Hogere voorziening ingesteld op 8 januari 2014 door Peter Schönberger tegen het arrest van het Gerecht voor ambtenarenzaken van 5 november 2013 in zaak F-14/12, Schönberger / Rekenkamer

(Zaak T-26/14 P)

Procestaal: Duits

Partijen

Rekwirerende partij: Peter Schönberger (Luxemburg, Luxemburg) (vertegenwoordiger: O. Mader, advocaat)

Andere partij in de procedure: Rekenkamer van de Europese Unie

Conclusies

De rekwirerende partij verzoekt het Gerecht:

het arrest van het Gerecht voor ambtenarenzaken van 5 november 2013 in zaak F-14/12 (Schönberger/Rekenkamer) te vernietigen;

rekwirants in eerste aanleg ingediende vorderingen toe te wijzen;

de verwerende partij te verwijzen in de kosten.

Middelen en voornaamste argumenten

Ter ondersteuning van de hogere voorziening voert de rekwirerende partij zeven middelen aan.

Eerste middel: het Gerecht voor ambtenarenzaken heeft geen uitspraak gedaan over het eerste middel, volgens hetwelk het aantal voor bevordering in 2011 openstaande posten met slechts drie posten tien posten minder bedroeg dan het vijfjarig gemiddelde dat het Statuut voor de periode 2007-2011 voorziet.

Tweede middel: het bestreden arrest geeft de positie van partijen verkeerd weer, aangezien daarin wordt verklaard dat de bevorderingsjaren 2010 tot en met 2014 de betrokken vijfjarige periode vormden.

Derde middel: rekwirants rechten van verdediging zijn geschonden, aangezien hij geen standpunt heeft kunnen innemen over de vijfjarige periode die het Gerecht voor ambtenarenzaken relevant heeft geacht.

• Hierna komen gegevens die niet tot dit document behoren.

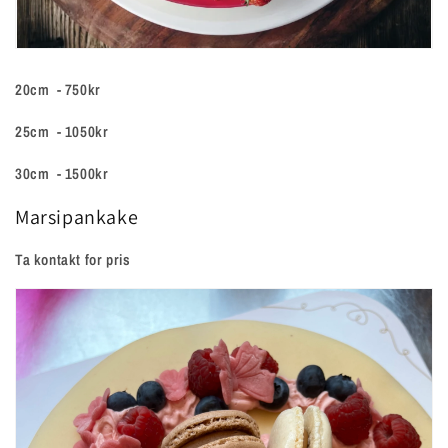
20cm - 750kr
25cm - 1050kr
30cm - 1500kr
Marsipankake
Ta kontakt for pris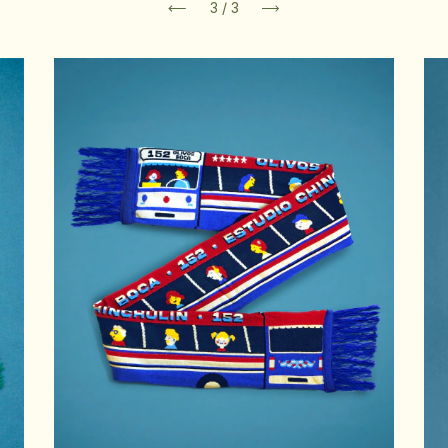
1
/
3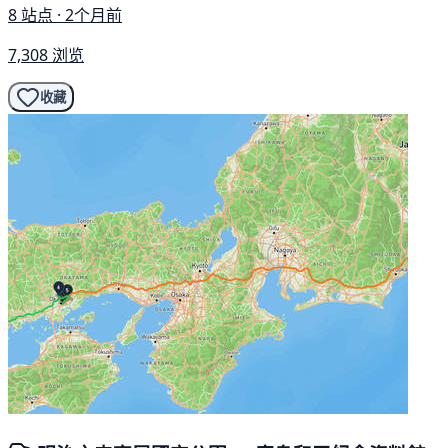
8 站点 · 2个月前
7,308 浏览
收藏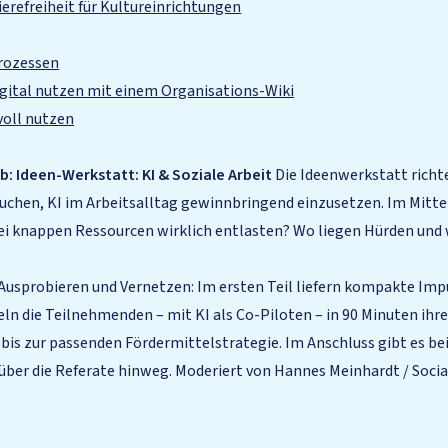
rierefreiheit für Kultureinrichtungen
prozessen
igital nutzen mit einem Organisations-Wiki
voll nutzen
: Ideen-Werkstatt: KI & Soziale Arbeit
Die Ideenwerkstatt richte
uchen, KI im Arbeitsalltag gewinnbringend einzusetzen. Im Mitte
ei knappen Ressourcen wirklich entlasten? Wo liegen Hürden und 
usprobieren und Vernetzen: Im ersten Teil liefern kompakte Impu
eln die Teilnehmenden – mit KI als Co-Piloten – in 90 Minuten ihr
s zur passenden Fördermittelstrategie. Im Anschluss gibt es bei
ber die Referate hinweg. Moderiert von Hannes Meinhardt / Socia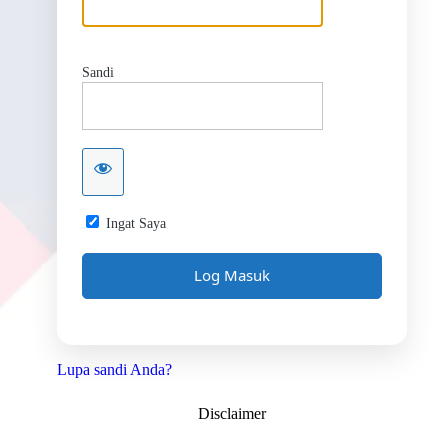
Sandi
Ingat Saya
Lupa sandi Anda?
Disclaimer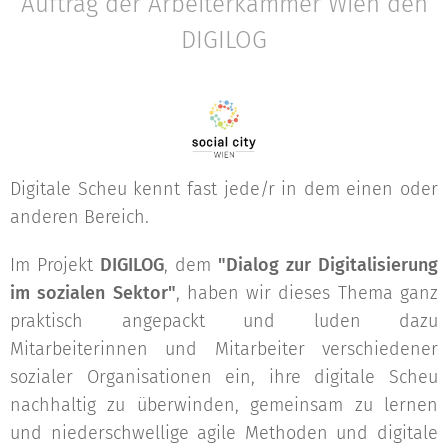
Auftrag der Arbeiterkammer Wien den
DIGILOG
Digitale Scheu kennt fast jede/r in dem einen oder
anderen Bereich.
Im Projekt
DIGILOG
, dem
"Dialog zur Digitalisierung
im sozialen Sektor"
, haben wir dieses Thema ganz
praktisch angepackt und luden dazu
Mitarbeiterinnen und Mitarbeiter verschiedener
sozialer Organisationen ein, ihre digitale Scheu
nachhaltig zu überwinden, gemeinsam zu lernen
und niederschwellige agile Methoden und digitale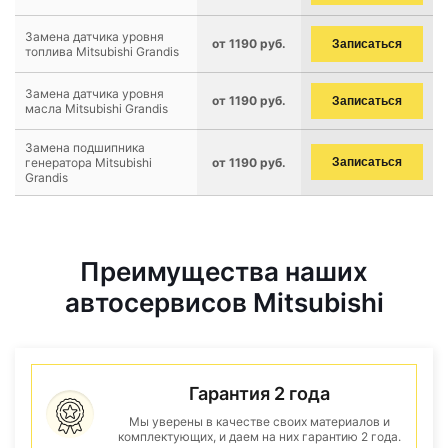
Замена датчика уровня
от 1190 руб.
Записаться
топлива Mitsubishi Grandis
Замена датчика уровня
от 1190 руб.
Записаться
масла Mitsubishi Grandis
Замена подшипника
генератора Mitsubishi
от 1190 руб.
Записаться
Grandis
Преимущества наших
автосервисов Mitsubishi
Гарантия 2 года
Мы уверены в качестве своих материалов и
комплектующих, и даем на них гарантию 2 года.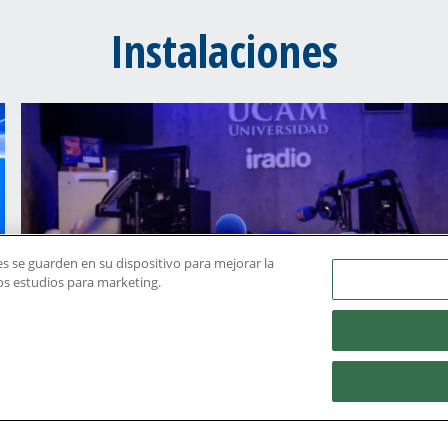
Instalaciones
ies se guarden en su dispositivo para mejorar la
ros estudios para marketing.
iRadio - Estudio de Radio
Ver más instalaciones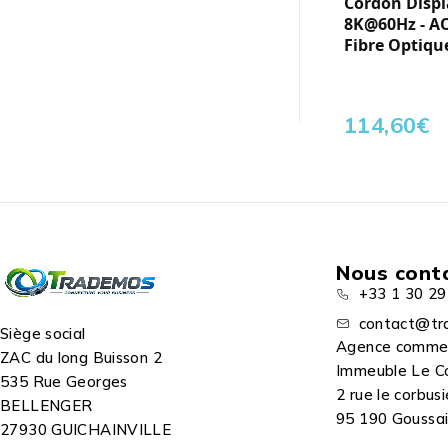
Cordon Displa
8K@60Hz - A
Fibre Optique
114,60
€
Nous cont
+33 1 30 29
contact@tr
Siège social
Agence comme
ZAC du long Buisson 2
Immeuble Le C
535 Rue Georges
2 rue le corbusi
BELLENGER
95 190 Goussain
27930 GUICHAINVILLE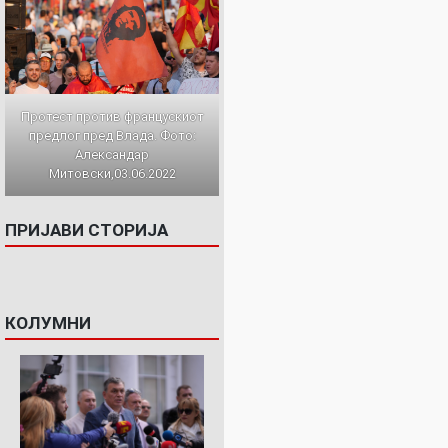
Протест против францускиот
предлог пред Влада. Фото:
Александар
Митовски,03.06.2022
ПРИЈАВИ СТОРИЈА
КОЛУМНИ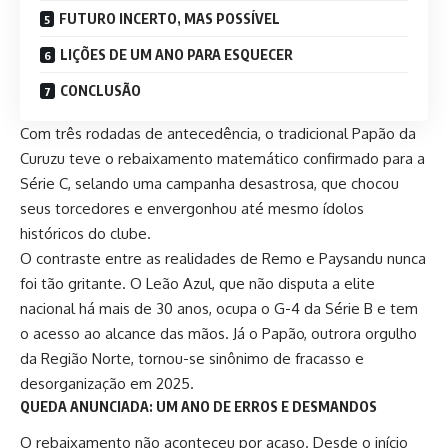
FUTURO INCERTO, MAS POSSÍVEL
LIÇÕES DE UM ANO PARA ESQUECER
CONCLUSÃO
Com três rodadas de antecedência, o tradicional Papão da
Curuzu teve o rebaixamento matemático confirmado para a
Série C, selando uma campanha desastrosa, que chocou
seus torcedores e envergonhou até mesmo ídolos
históricos do clube.
O contraste entre as realidades de Remo e Paysandu nunca
foi tão gritante. O Leão Azul, que não disputa a elite
nacional há mais de 30 anos, ocupa o G-4 da Série B e tem
o acesso ao alcance das mãos. Já o Papão, outrora orgulho
da Região Norte, tornou-se sinônimo de fracasso e
desorganização em 2025.
QUEDA ANUNCIADA: UM ANO DE ERROS E DESMANDOS
O rebaixamento não aconteceu por acaso. Desde o início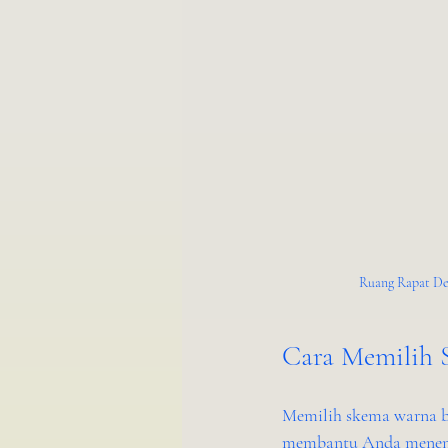
Ruang Rapat De
Cara Memilih 
Memilih skema warna bu
membantu Anda menentu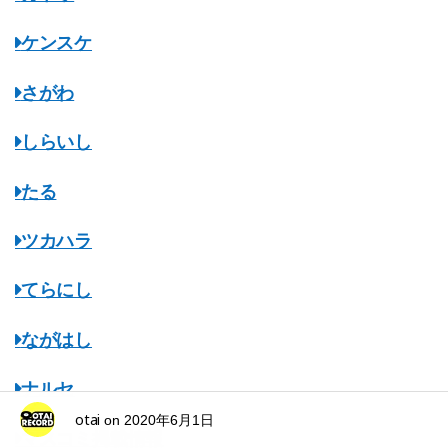
ケンスケ
さがわ
しらいし
たる
ツカハラ
てらにし
ながはし
ナルセ
otai
on
2020年6月1日
マスコミ掲載情報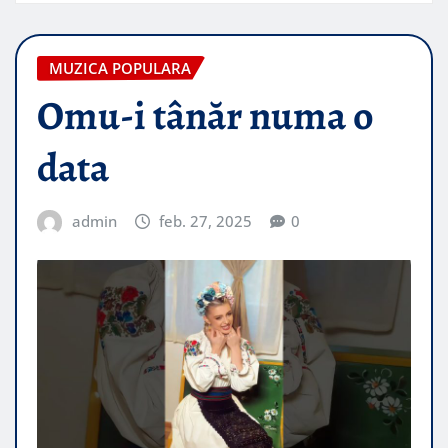
MUZICA POPULARA
Omu-i tânăr numa o
data
admin
feb. 27, 2025
0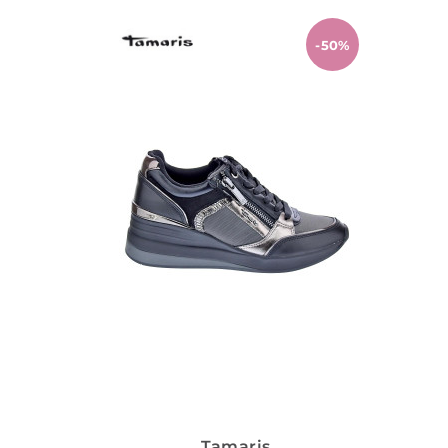
-50%
Tamaris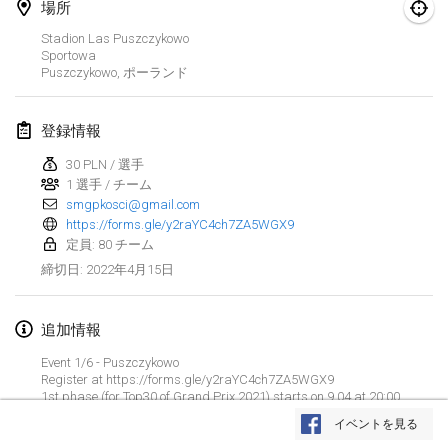
2022年1月23日
|
日本
場所
Stadion Las Puszczykowo
Sportowa
2022年2月
Puszczykowo
,
ポーランド
MS v MÖLKPARKURU
2022年2月4日
|
チェコ
登録情報
中止
30 PLN / 選手
TangoMölkky
1 選手 / チーム
2022年2月5日
|
フィンランド
smgpkosci@gmail.com
https://forms.gle/y2raYC4ch7ZA5WGX9
Kohti Kisoja
定員: 80 チーム
2022年2月12日
|
フィンランド
2022年4月15日
締切日
:
Yamagata Tournament
追加情報
2022年2月13日
|
日本
Event 1/6 - Puszczykowo
Register at https://forms.gle/y2raYC4ch7ZA5WGX9
West Indiv Cup
リストを表示
1st phase (for Top30 of Grand Prix 2021) starts on 9.04 at 20:00
2022年2月19日
|
フランス
2nd phase (for everyone) starts on 12.04 at 20:00
イベントを見る
表示中
285
トーナメント
監修:
Mölkk Your World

Vierde middel: er is sprake van een ontoereikende motivering, aangezien in het bestreden arrest niet wordt uiteengezet waarom de vijfjarige periode van 2010 tot en met 2014 als referentieperiode moet worden beschouwd.

Vijfde middel: de uitlegging van het Statuut door het Gerecht voor ambtenarenzaken is in strijd met de duidelijk uitgesproken wil van de wetgever om een nieuwe vijfjarige periode te laten beginnen in 2014.

Zesde middel: het Gerecht voor ambtenarenzaken heeft het beginsel van gewettigd vertrouwen geschonden, aangezien het zijn arrest heeft gebaseerd op een uitlegging van het Statuut die de verwerende partij uitdrukkelijk had afgewezen.

Zevende middel: het beginsel van gelijke behandeling is niet correct en in overeenstemming met de vaste rechtspraak toegepast.